The skeptic in me, while hoping they’d continue to win, kept waiting for the collapse that was sure to occur, right? Well, the 2005 Mud Hens didn’t collapse. They got stronger as the season wore on and on a magical Saturday night in front of their fans, they clinched a playoff berth. Two nights later I watched online as they won the division title and had their second champagne celebration in three days.
So step one was complete. They would face Norfolk in the first round of the Governors’ Cup playoffs. And in Game 4, they played a seesaw battle as I watched from afar. That night my skeptical side saw Gookie Dawkins blow a sure out, the error allowing Norfolk to take the lead. Then the fan in me saw the horrendous ending, the phantom tag at second ending what should have been a tied game.
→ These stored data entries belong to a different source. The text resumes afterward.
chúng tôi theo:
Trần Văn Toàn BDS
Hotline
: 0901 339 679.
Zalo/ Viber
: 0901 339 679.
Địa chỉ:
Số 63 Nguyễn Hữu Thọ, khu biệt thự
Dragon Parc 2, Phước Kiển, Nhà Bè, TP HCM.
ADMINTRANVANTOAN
Game 5 was nerve-wracking, although the Hens got an early lead. I’d seen too many games like that to be comfortable. But they ousted Norfolk 5-3 and got their date to face the surprising Indianapolis Indians, who won 3 straight at Buffalo to advance after losing the first 2 games at home.
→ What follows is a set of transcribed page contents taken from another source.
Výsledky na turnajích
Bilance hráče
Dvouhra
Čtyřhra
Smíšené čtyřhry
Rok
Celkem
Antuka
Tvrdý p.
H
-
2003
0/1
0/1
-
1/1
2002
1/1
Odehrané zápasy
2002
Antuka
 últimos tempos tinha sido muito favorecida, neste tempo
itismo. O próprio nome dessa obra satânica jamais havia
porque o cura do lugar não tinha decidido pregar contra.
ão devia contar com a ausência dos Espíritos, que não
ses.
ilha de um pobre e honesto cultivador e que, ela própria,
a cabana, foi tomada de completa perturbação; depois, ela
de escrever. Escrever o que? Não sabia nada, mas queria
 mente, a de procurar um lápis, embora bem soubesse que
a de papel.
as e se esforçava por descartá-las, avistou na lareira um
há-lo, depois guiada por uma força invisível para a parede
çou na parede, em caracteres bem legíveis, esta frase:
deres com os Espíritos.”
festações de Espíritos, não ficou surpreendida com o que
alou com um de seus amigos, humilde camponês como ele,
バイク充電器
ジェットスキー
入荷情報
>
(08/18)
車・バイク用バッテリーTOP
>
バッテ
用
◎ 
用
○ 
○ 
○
We know how that series came out. Game 3 was a case of chasing away the bad karma, the black cloud that had enveloped a star-crossed team for those many years. Each hit pounded on the hex like Terry Felton’s blows to his locker, smashing it to oblivion. Each home run took away the thoughts of a thousand blowout losses that Jim Weber still had to broadcast and keep interesting, allowing him to watch a team he had devoted over half his life to finally grab the elusive brass ring. The Hens celebration erased my disgust of watching everyone else get yet another win over the league’s doormat. For the first time in my adult life, I could say that my hometown team was a champion.
Whether this success will translate to a transformation to the city it calls home is yet to be seen. While championships feel great, the city goes about its business as usual day after day. It’s good to see that we will be the reigning IL champions when the AAA All-Star Game makes its first appearance in Toledo next July, but what will the visitors and television viewers think of the city where it’s played?
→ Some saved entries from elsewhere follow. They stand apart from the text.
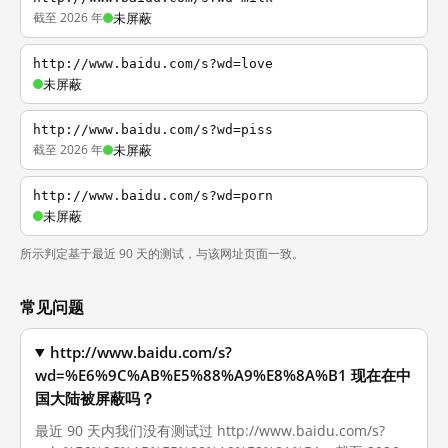
截至 2026 年
未屏蔽
http://www.baidu.com/s?wd=love
未屏蔽
http://www.baidu.com/s?wd=piss
截至 2026 年
未屏蔽
http://www.baidu.com/s?wd=porn
未屏蔽
所示判定基于最近 90 天的测试，与该网址页面一致。
常见问题
http://www.baidu.com/s?
wd=%E6%9C%AB%E5%88%A9%E8%8A%B1 现在在中
国大陆被屏蔽吗？
最近 90 天内我们没有测试过 http://www.baidu.com/s?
Toledo can be a championship city in more ways than just sports. But it needs two things it seems to lack: a cohesive plan to take advantage of the natural asset of its location, and leadership to put together a plan and implement it. It is a city where 90% of the time the "we’ve always done it this way" method of thinking rules its actions.
The Mud Hens had "always done it this way" for 38 years. Once they got a plan to take advantage of their natural asset (a great ballpark to play in) and leadership to implement it (in this case superb team chemistry), they cast away an entire mindset of losing and placed themselves into consideration as possibly the best Mud Hen team of all time.
I was born in Toledo. It was a bit sad, but I made the choice to leave because the city didn’t meet my needs. And it’s pretty likely I won’t return except to visit on occasion. But I still care about my old hometown enough to root for its team. And I care enough about a lot of the people I left behind to hope that someone will think about how the Mud Hens escaped their resignation to losing and apply that to what could be a great city, one that is worthy of hosting a great team.